To reimagine reimagine immunisation, UNICEF and WHO suggested the following:

  • Restoring services so countries can safely deliver routine immunisation services during the pandemic, by adhering to hygiene and physical distancing recommendations and providing protective equipment to health workers
  • Helping health workers communicate actively with caregivers to explain how services have been reconfigured to ensure safety
  • Rectifying coverage and immunity gaps
  • Expanding routine services to reach missed communities, where some of the most vulnerable children live

COVID-19 disruptions

Most people were unable to access the services because of reluctance to leave home, transport interruptions, economic hardships, restrictions on movement, or fear of being exposed to people with COVID-19.
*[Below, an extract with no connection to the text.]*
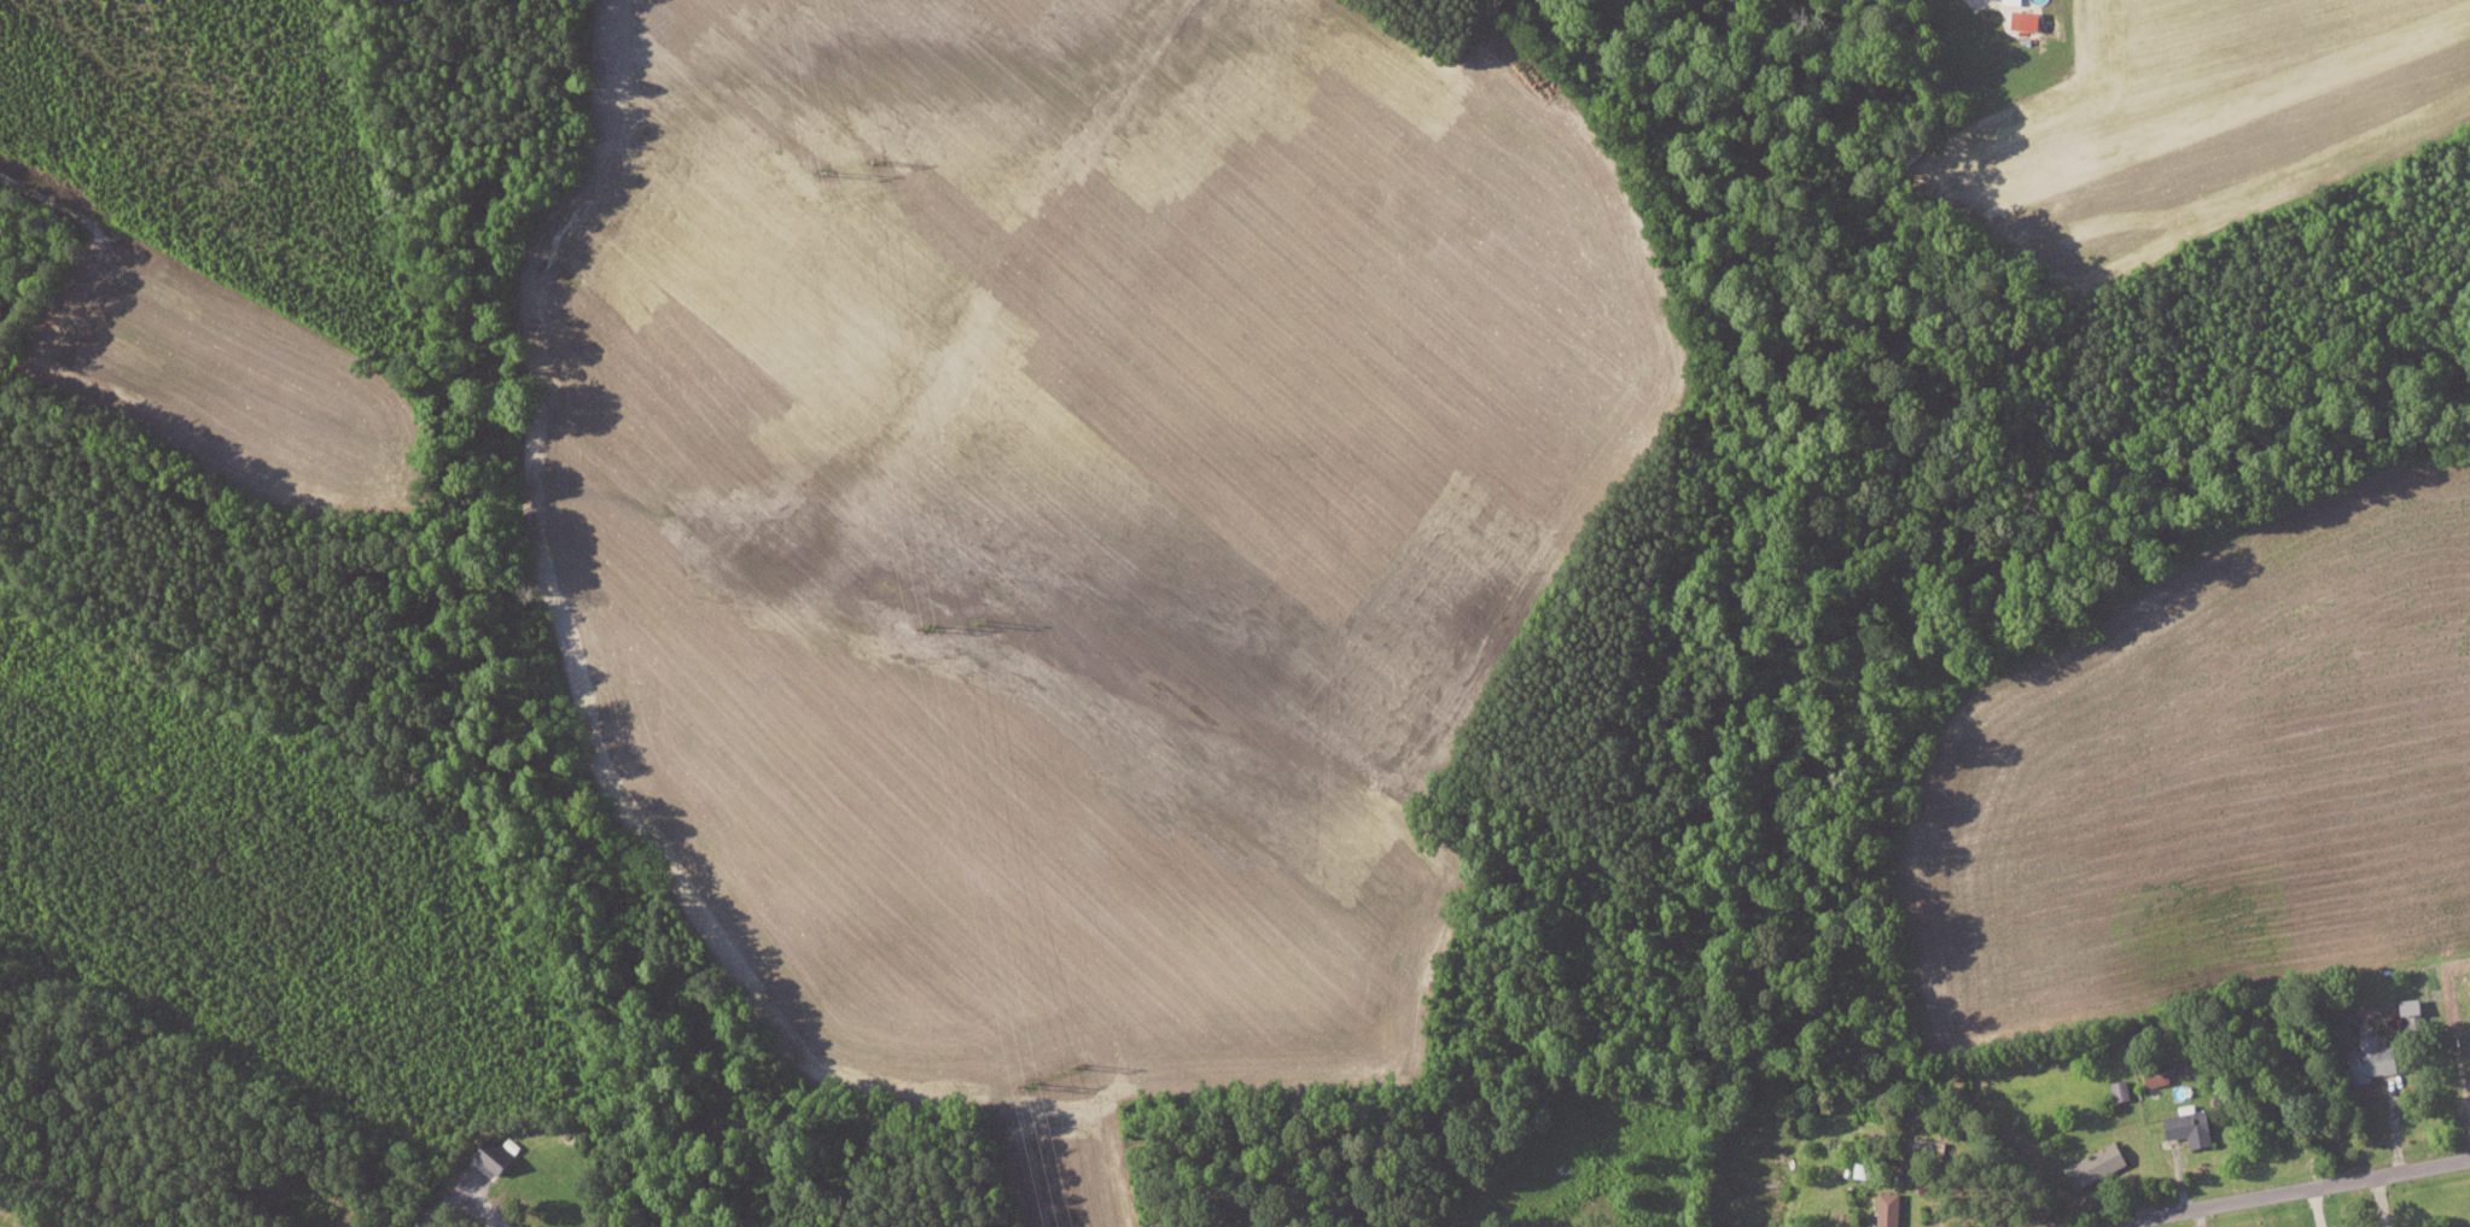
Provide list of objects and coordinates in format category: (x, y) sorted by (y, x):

Several health workers were also unavailable for the service because of restrictions on travel.

Most states in India, too, had halted immunisation activities during the two-month-long lockdown. In some states, they continued at health centres, but the community health workers could not visit homes to immunise a child. The Union government has twice said that it has written to states to resume these activities. 

In Uttar Pradesh, at least 1.5 million children missed their doses of vaccination due to the lockdown. 

Global coverage rate hit

Progress on immunisation coverage was stalling before COVID-19 hit; it was at 85 per cent for DTP3 and measles vaccines. 

In 2019, nearly 14 million children missed out on life-saving vaccines such as measles and DTP3. Most of these children live in Africa and are likely to lack access to other health services.

Two-thirds of them are concentrated in 10 middle- and low-income countries: Angola, Brazil, Democratic Republic of the Congo, Ethiopia, India, Indonesia, Mexico, Nigeria, Pakistan, and Philippines.